Depuis son placement en détention préventive le 16 avril dernier pour des faits présumés d’escroquerie et d’abus de confiance, l’ancien chef du gouvernement vit au rythme des procédures judiciaires et des audiences décisives. Autour de lui, proches, soutiens politiques et observateurs suivent avec attention l’évolution de cette affaire devenue particulièrement sensible sur le plan politique et judiciaire.
Cette fois, la défense mise sur une faille de procédure qu’elle considère majeure. Les avocats de Alain-Claude Bilie-By-Nze estiment que le juge d’instruction n’aurait pas respecté les délais prévus par l’article 96 du Code de procédure pénale après une demande d’acte déposée le 30 avril dernier. Selon eux, aucune ordonnance motivée n’aurait été rendue dans les huit jours imposés par la loi.
Pour les conseils de l’ancien Premier ministre, cette absence de réponse pourrait constituer une irrégularité de nature à fragiliser toute la procédure judiciaire engagée contre leur client. C’est sur cette base qu’ils ont demandé l’annulation de certains actes ainsi que la levée du mandat de dépôt.

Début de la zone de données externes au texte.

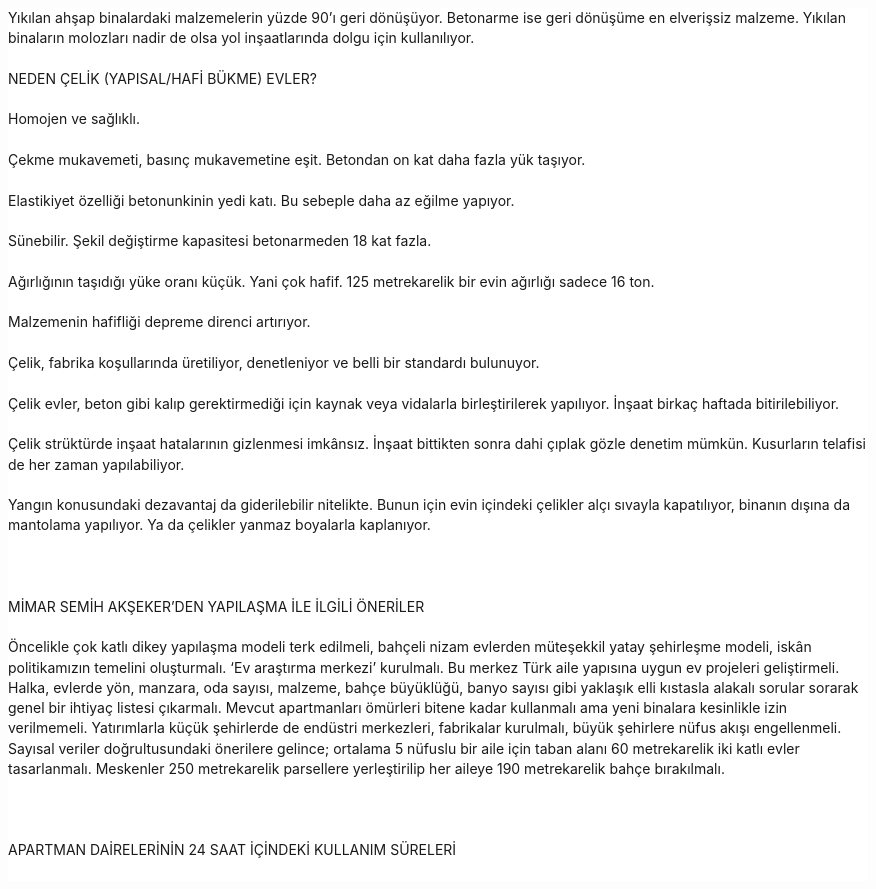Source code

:  Yıkılan ahşap binalardaki malzemelerin yüzde 90’ı geri dönüşüyor. Betonarme ise geri dönüşüme en elverişsiz malzeme. Yıkılan binaların molozları nadir de olsa yol inşaatlarında dolgu için kullanılıyor.
 <br/>
 <br/>
 NEDEN ÇELİK (YAPISAL/HAFİ BÜKME) EVLER?
 <br/>
 <br/>
 Homojen ve sağlıklı.
 <br/>
 <br/>
 Çekme mukavemeti, basınç mukavemetine eşit. Betondan on kat daha fazla yük taşıyor.
 <br/>
 <br/>
 Elastikiyet özelliği betonunkinin yedi katı. Bu sebeple daha az eğilme yapıyor.
 <br/>
 <br/>
 Sünebilir. Şekil değiştirme kapasitesi betonarmeden 18 kat fazla.
 <br/>
 <br/>
 Ağırlığının taşıdığı yüke oranı küçük. Yani çok hafif. 125 metrekarelik bir evin ağırlığı sadece 16 ton.
 <br/>
 <br/>
 Malzemenin hafifliği depreme direnci artırıyor.
 <br/>
 <br/>
 Çelik, fabrika koşullarında üretiliyor, denetleniyor ve belli bir standardı bulunuyor.
 <br/>
 <br/>
 Çelik evler, beton gibi kalıp gerektirmediği için kaynak veya vidalarla birleştirilerek yapılıyor. İnşaat birkaç haftada bitirilebiliyor.
 <br/>
 <br/>
 Çelik strüktürde inşaat hatalarının gizlenmesi imkânsız. İnşaat bittikten sonra dahi çıplak gözle denetim mümkün. Kusurların telafisi de her zaman yapılabiliyor.
 <br/>
 <br/>
 Yangın konusundaki dezavantaj da giderilebilir nitelikte. Bunun için evin içindeki çelikler alçı sıvayla kapatılıyor, binanın dışına da mantolama yapılıyor. Ya da çelikler yanmaz boyalarla kaplanıyor.
 <br/>
 <br/>
 <br/>
 <br/>
 MİMAR SEMİH AKŞEKER’DEN YAPILAŞMA İLE İLGİLİ ÖNERİLER
 <br/>
 <br/>
 Öncelikle çok katlı dikey yapılaşma modeli terk edilmeli, bahçeli nizam evlerden müteşekkil yatay şehirleşme modeli, iskân politikamızın temelini oluşturmalı. ‘Ev araştırma merkezi’ kurulmalı. Bu merkez Türk aile yapısına uygun ev projeleri geliştirmeli. Halka, evlerde yön, manzara, oda sayısı, malzeme, bahçe büyüklüğü, banyo sayısı gibi yaklaşık elli kıstasla alakalı sorular sorarak genel bir ihtiyaç listesi çıkarmalı. Mevcut apartmanları ömürleri bitene kadar kullanmalı ama yeni binalara kesinlikle izin verilmemeli. Yatırımlarla küçük şehirlerde de endüstri merkezleri, fabrikalar kurulmalı, büyük şehirlere nüfus akışı engellenmeli. Sayısal veriler doğrultusundaki önerilere gelince; ortalama 5 nüfuslu bir aile için taban alanı 60 metrekarelik iki katlı evler tasarlanmalı. Meskenler 250 metrekarelik parsellere yerleştirilip her aileye 190 metrekarelik bahçe bırakılmalı.
 <br/>
 <br/>
 <br/>
 <br/>
 APARTMAN DAİRELERİNİN 24 SAAT İÇİNDEKİ KULLANIM SÜRELERİ
 <br/>
 <br/>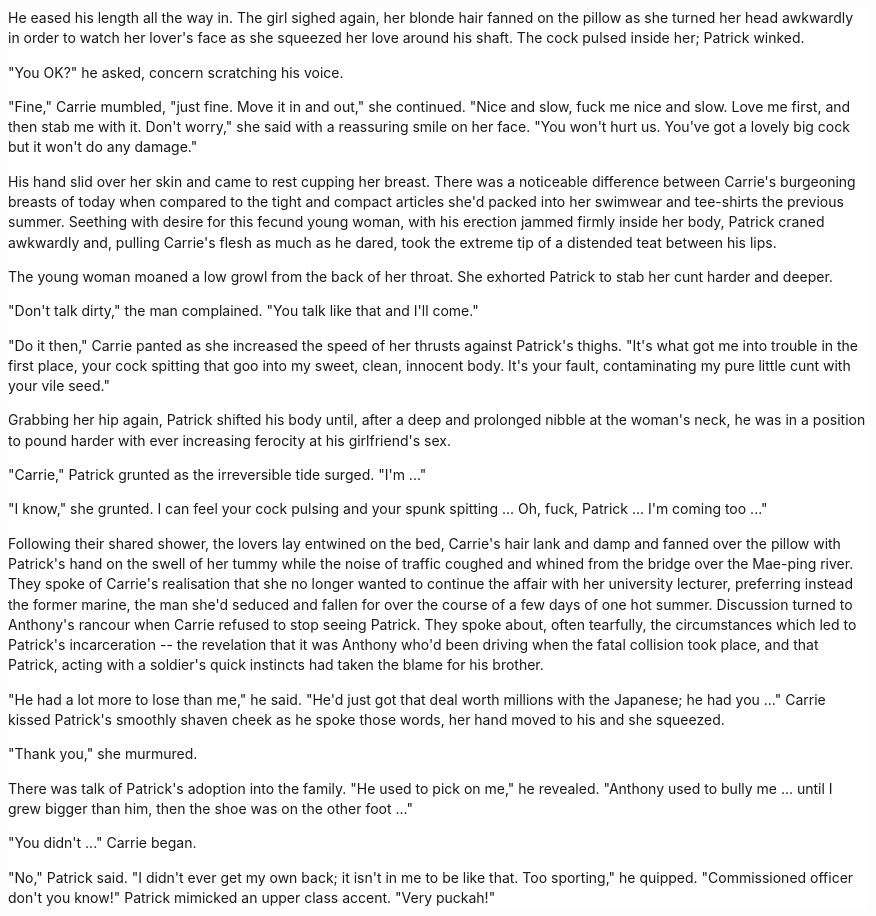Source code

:  He eased his length all the way in. The girl sighed again, her blonde hair fanned on the pillow as she turned her head awkwardly in order to watch her lover's face as she squeezed her love around his shaft. The cock pulsed inside her; Patrick winked. 

 "You OK?" he asked, concern scratching his voice. 

 "Fine," Carrie mumbled, "just fine. Move it in and out," she continued. "Nice and slow, fuck me nice and slow. Love me first, and then stab me with it. Don't worry," she said with a reassuring smile on her face. "You won't hurt us. You've got a lovely big cock but it won't do any damage." 

 His hand slid over her skin and came to rest cupping her breast. There was a noticeable difference between Carrie's burgeoning breasts of today when compared to the tight and compact articles she'd packed into her swimwear and tee-shirts the previous summer. Seething with desire for this fecund young woman, with his erection jammed firmly inside her body, Patrick craned awkwardly and, pulling Carrie's flesh as much as he dared, took the extreme tip of a distended teat between his lips. 

 The young woman moaned a low growl from the back of her throat. She exhorted Patrick to stab her cunt harder and deeper. 

 "Don't talk dirty," the man complained. "You talk like that and I'll come." 

 "Do it then," Carrie panted as she increased the speed of her thrusts against Patrick's thighs. "It's what got me into trouble in the first place, your cock spitting that goo into my sweet, clean, innocent body. It's your fault, contaminating my pure little cunt with your vile seed." 

 Grabbing her hip again, Patrick shifted his body until, after a deep and prolonged nibble at the woman's neck, he was in a position to pound harder with ever increasing ferocity at his girlfriend's sex. 

 "Carrie," Patrick grunted as the irreversible tide surged. "I'm ..." 

 "I know," she grunted. I can feel your cock pulsing and your spunk spitting ... Oh, fuck, Patrick ... I'm coming too ..." 

 Following their shared shower, the lovers lay entwined on the bed, Carrie's hair lank and damp and fanned over the pillow with Patrick's hand on the swell of her tummy while the noise of traffic coughed and whined from the bridge over the Mae-ping river. They spoke of Carrie's realisation that she no longer wanted to continue the affair with her university lecturer, preferring instead the former marine, the man she'd seduced and fallen for over the course of a few days of one hot summer. Discussion turned to Anthony's rancour when Carrie refused to stop seeing Patrick. They spoke about, often tearfully, the circumstances which led to Patrick's incarceration -- the revelation that it was Anthony who'd been driving when the fatal collision took place, and that Patrick, acting with a soldier's quick instincts had taken the blame for his brother. 

 "He had a lot more to lose than me," he said. "He'd just got that deal worth millions with the Japanese; he had you ..." Carrie kissed Patrick's smoothly shaven cheek as he spoke those words, her hand moved to his and she squeezed. 

 "Thank you," she murmured. 

 There was talk of Patrick's adoption into the family. "He used to pick on me," he revealed. "Anthony used to bully me ... until I grew bigger than him, then the shoe was on the other foot ..." 

 "You didn't ..." Carrie began. 

 "No," Patrick said. "I didn't ever get my own back; it isn't in me to be like that. Too sporting," he quipped. "Commissioned officer don't you know!" Patrick mimicked an upper class accent. "Very puckah!"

Dans les couloirs du palais de justice de Libreville, beaucoup estiment que cette audience pourrait représenter un tournant décisif. Si la Chambre d’accusation venait à reconnaître les arguments de la défense, Alain-Claude Bilie-By-Nze pourrait retrouver la liberté de manière provisoire, en attendant la suite de l’instruction.
Pour ses partisans, cette éventuelle décision serait perçue comme un signal d’apaisement et le respect du principe des droits de la défense. Du côté de ses avocats, l’espoir demeure que la justice fasse prévaloir le strict respect des règles procédurales dans ce dossier à forte résonance nationale.